После бала - [49]

Шрифт
Интервал

Это был воскресный вечер. Ничего особенного. Я надеялась, что Джоан вернется пораньше, а Сари сделает нам сэндвичи с ветчиной. Мы останемся дома и посмотрим «Шоу Эда Салливана». Вместо этого мы поехали к Сэму, в центр. Когда Фред придерживал для нас дверь и мы выходили из машины, я молилась, чтобы Джоан захотела поехать домой пораньше, ну, во всяком случае, хотя бы до восхода солнца.

Но как только мы зашли к Сэму, я поняла, что уйдем мы отсюда нескоро. Ночь была шумной, воздух – прокуренным, а комната освещалась свечками и кончиками сигарет.

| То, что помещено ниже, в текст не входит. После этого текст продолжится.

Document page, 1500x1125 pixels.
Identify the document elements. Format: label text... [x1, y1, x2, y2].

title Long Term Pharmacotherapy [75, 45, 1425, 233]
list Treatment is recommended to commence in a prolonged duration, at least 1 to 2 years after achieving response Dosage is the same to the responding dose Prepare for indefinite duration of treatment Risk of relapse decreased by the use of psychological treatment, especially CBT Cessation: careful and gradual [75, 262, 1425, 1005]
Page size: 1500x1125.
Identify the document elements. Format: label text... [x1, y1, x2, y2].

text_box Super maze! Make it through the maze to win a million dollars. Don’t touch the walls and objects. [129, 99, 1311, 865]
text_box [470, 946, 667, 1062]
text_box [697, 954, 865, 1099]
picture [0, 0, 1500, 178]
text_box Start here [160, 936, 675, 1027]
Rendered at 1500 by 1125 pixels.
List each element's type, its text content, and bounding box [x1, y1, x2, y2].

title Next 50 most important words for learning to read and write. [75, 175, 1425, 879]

Вышел Сэм, чтобы встретить нас. На нем был блестящий серый костюм; волосы гладко зачесаны назад. Это был полный, суетливый молодой человек, зацикленный на себе, и его клуб был таким же: возле столов лежали нетронутые салфетки, а окурки валялись вокруг пепельниц.

– Джоан, – сказал он и поцеловал ей руку. На ее левой руке красовался подарок от папы – коктейльное колечко с рубином и жемчугом в форме капли.

– Сесе, – сказал он и, никуда не торопясь, подождал, пока я подам ему руку. Будто мысль о том, что я могу не подать руку, была недопустимой. В те дни мужчины могли свободно трогать женщин. Мне повезло, что это оказалась лишь моя рука, а не щека, лоб или губы. Мне не очень нравилось, когда меня целуют мужчины. Конечно, я любила прикосновения Рэя, но это все.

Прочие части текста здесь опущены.